Before and after comparisons:
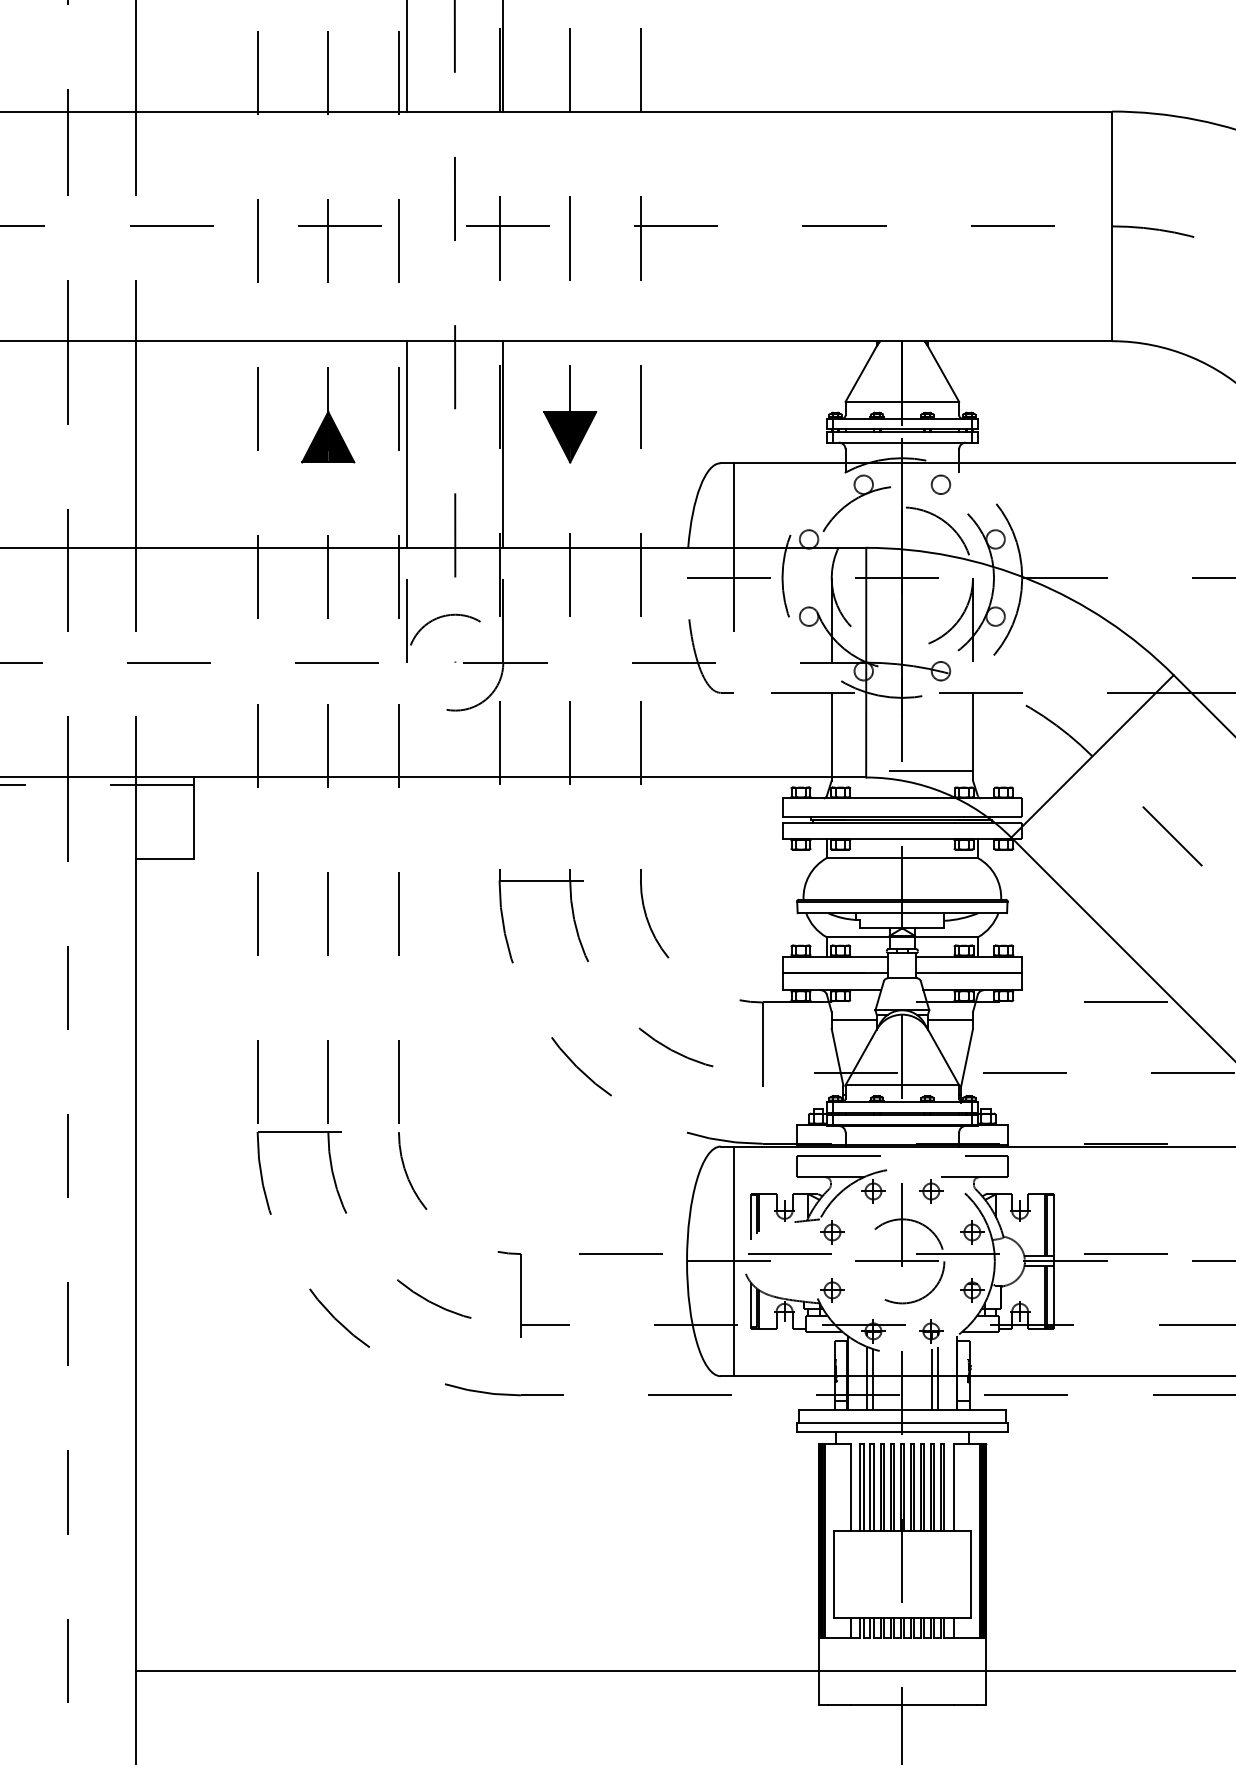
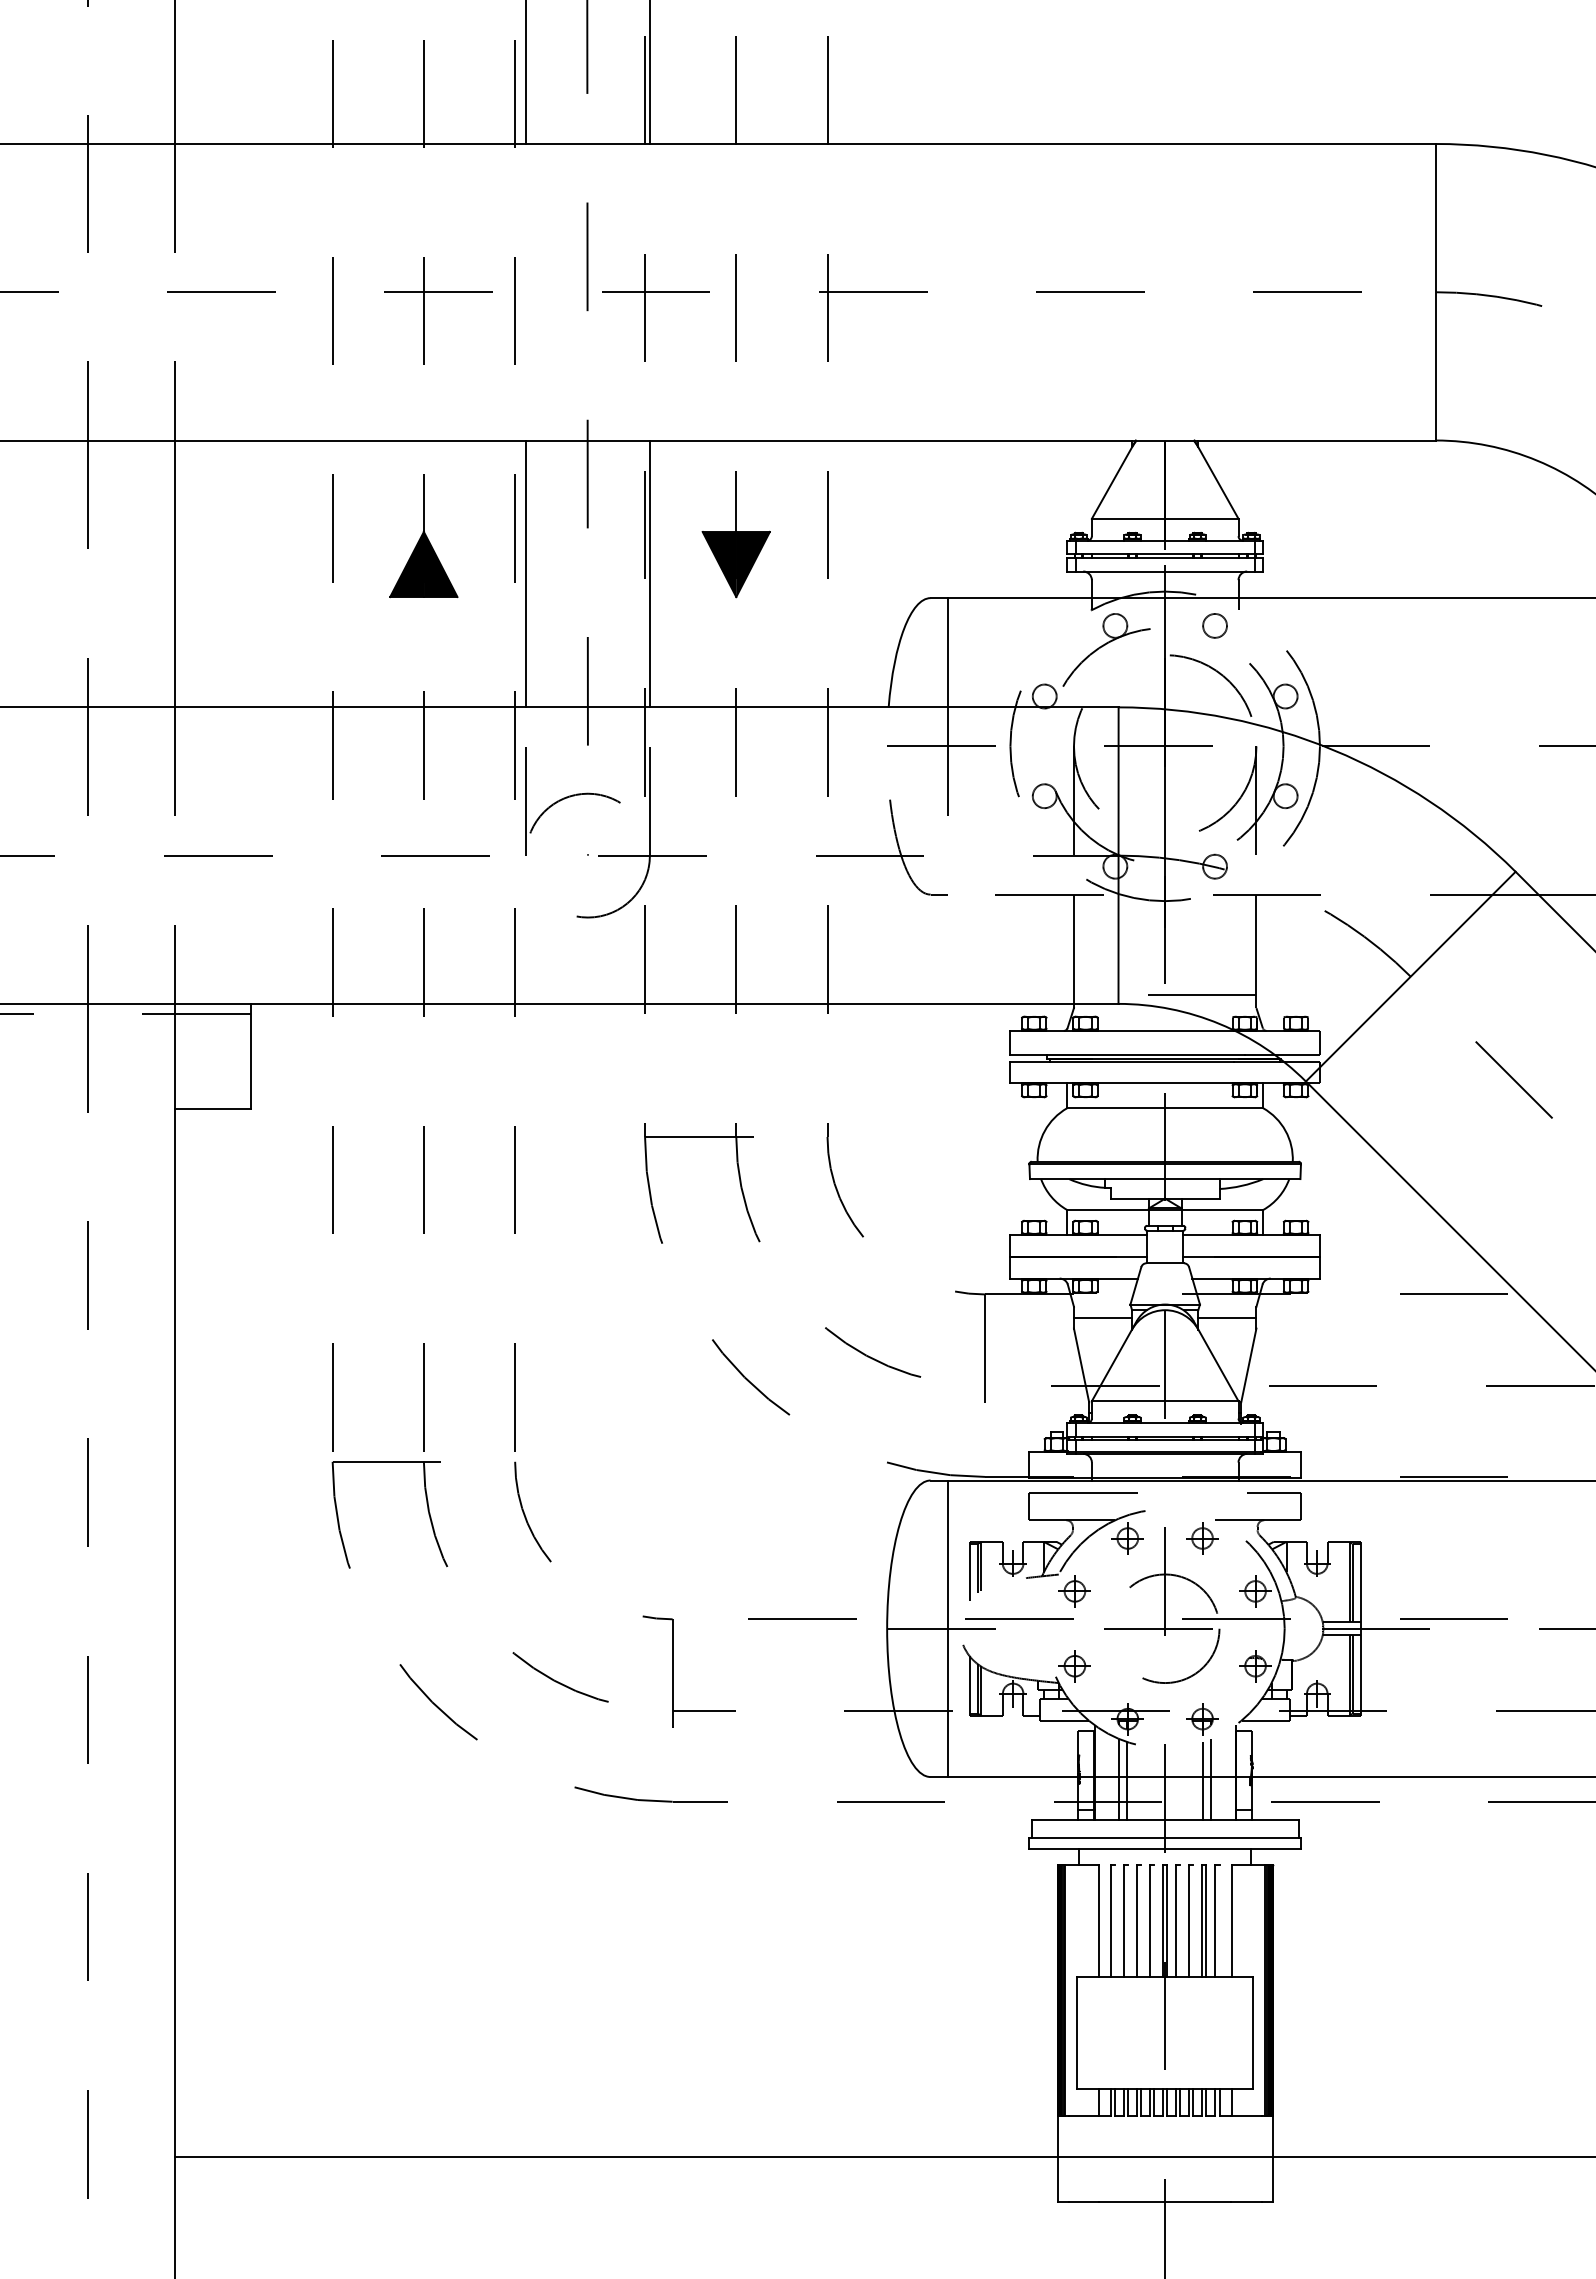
line: (863, 1487) -> (1115, 1920), removed
line: (873, 1487) -> (1128, 1920), removed
line: (884, 1487) -> (1141, 1920), removed
line: (894, 1487) -> (1154, 1920), removed
line: (914, 1487) -> (1180, 1920), removed
line: (924, 1487) -> (1193, 1920), removed
line: (944, 1487) -> (1219, 1920), removed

Your instructions
Having removed the pictures, write out the records exactly as they stand.

Your response
line: (863, 1487) -> (1115, 1920), removed
line: (873, 1487) -> (1128, 1920), removed
line: (884, 1487) -> (1141, 1920), removed
line: (894, 1487) -> (1154, 1920), removed
line: (914, 1487) -> (1180, 1920), removed
line: (924, 1487) -> (1193, 1920), removed
line: (944, 1487) -> (1219, 1920), removed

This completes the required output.